Motonosumi-Inari-Schrein 元乃隅神社

Motonosumi-jinja Shrine
Motonosumi-jinja Shrine

Stimmungsvoller Schrein auf einer Klippe

Es heißt, dass der Motonosumi-Inari-jinja-Schrein im Jahr 1955 auf Anweisung eines Weißfuchsgeistes gegründet wurde. Der Schrein mit den vielen roten Torii hat sich zu einer der bekanntesten Attraktionen in Yamaguchi entwickelt. Der Motonosumi-Inari-jinja-Schrein als spirituelles Zentrum verspricht einen spannenden Aufenthalt, weshalb Sie sich einen Besuch auf keinen Fall entgehen lassen sollten.

Nicht verpassen

  • Die Meerwasserfontäne Ryugu no Shiofuki
  • Werfen Sie eine Münze in den ungewöhnlich platzierten Opferstock
  • Kleine Fuchsstatuen aus Stein

Anfahrt

Dieser Ort befindet sich im Nordwesten der Präfektur Yamaguchi ein wenig abgelegen und abseits größerer Städte. Am besten ist er mit einem Mietwagen oder Taxi zu erreichen.

Da keine Busse oder Züge zum Motonosumi-Inari-jinja-Schrein fahren, nehmen Sie am besten einen Mietwagen oder ein Taxi. Der Schrein ist vom Bahnhof Nagato-Furuichi eine 20-minütige bzw. vom Bahnhof Nagato-shi eine 40-minütige Taxifahrt entfernt.

Ryugu no Shiofuki

Der Schrein liegt am Japanischen Meer, was zu einer oft starken und frischen Brise auf den Felskuppen führt. Nehmen Sie sich die Zeit, die natürliche Wasserfontäne Ryugu no Shiofuki zu beobachten, die entsteht, wenn die Gischt gegen die ungewöhnliche Felsenformation der Klippen schlägt.

Der beeindruckende Pfad mit 123 Torii

Markante Holz-Torii führen zum Schrein

Einer der schönsten Plätze Japans

Der Motonosumi-Inari-jinja-Schrein steht in der Liste der „34 schönsten Plätze Japans‟ von CNN Travel zu Recht an dritter Stelle.

Gehen Sie gemächlich durch den Tunnel aus 123 zinnoberroten Torii zum kleinen Schrein. Die Tore sehen wie handgearbeitet aus und an sonnigen Tagen steht ihre Farbe im starken Kontrast zu den sanften Farben der Umgebung.

Der heilige Weißfuchsgeist heißt Sie willkommen

Hier ist Zielsicherheit gefragt

Einer der amüsantesten Momente des Schreinbesuchs erwartet Sie am größten Torii.

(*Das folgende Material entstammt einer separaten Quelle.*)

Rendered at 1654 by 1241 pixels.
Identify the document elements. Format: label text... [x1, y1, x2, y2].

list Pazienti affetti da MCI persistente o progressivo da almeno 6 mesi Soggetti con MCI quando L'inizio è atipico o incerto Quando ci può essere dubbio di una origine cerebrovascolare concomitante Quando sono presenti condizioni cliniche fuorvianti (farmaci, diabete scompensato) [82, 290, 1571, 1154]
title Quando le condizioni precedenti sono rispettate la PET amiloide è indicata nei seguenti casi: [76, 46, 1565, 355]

Normalerweise ist der Opferstock an einer leicht zugänglichen Stelle nahe des Hauptschreines angebracht. Nicht so hier:

Der Opferstock hängt ganz oben am Torii als Herausforderung für weltliche und spirituelle Besucher gleichermaßen. Wie viele Würfe werden Sie wohl benötigen, bis Ihre Münze im Opferstock landet?

Diese Schwierigkeit erfüllt einen Zweck: Es heißt, dass Ihr Wunsch in Erfüllung geht, wenn Sie es schaffen, Ihre Opfergabe in die Kiste zu werfen.

Weißfuchsgeister und die Präfektur Yamaguchi

Weißfüchse tauchen häufig in japanischen Legenden auf und gelten als halbmagische Geister, die eine menschliche Form annehmen können. Sie werden hier für ihre Weisheit und Güte verehrt und eher mit Schutz als mit List in Verbindung gebracht. Der Fuchs ist der Bote der hier im Schrein verwahrten Gottheit Inari und die weiße Farbe steht für Unsichtbarkeit.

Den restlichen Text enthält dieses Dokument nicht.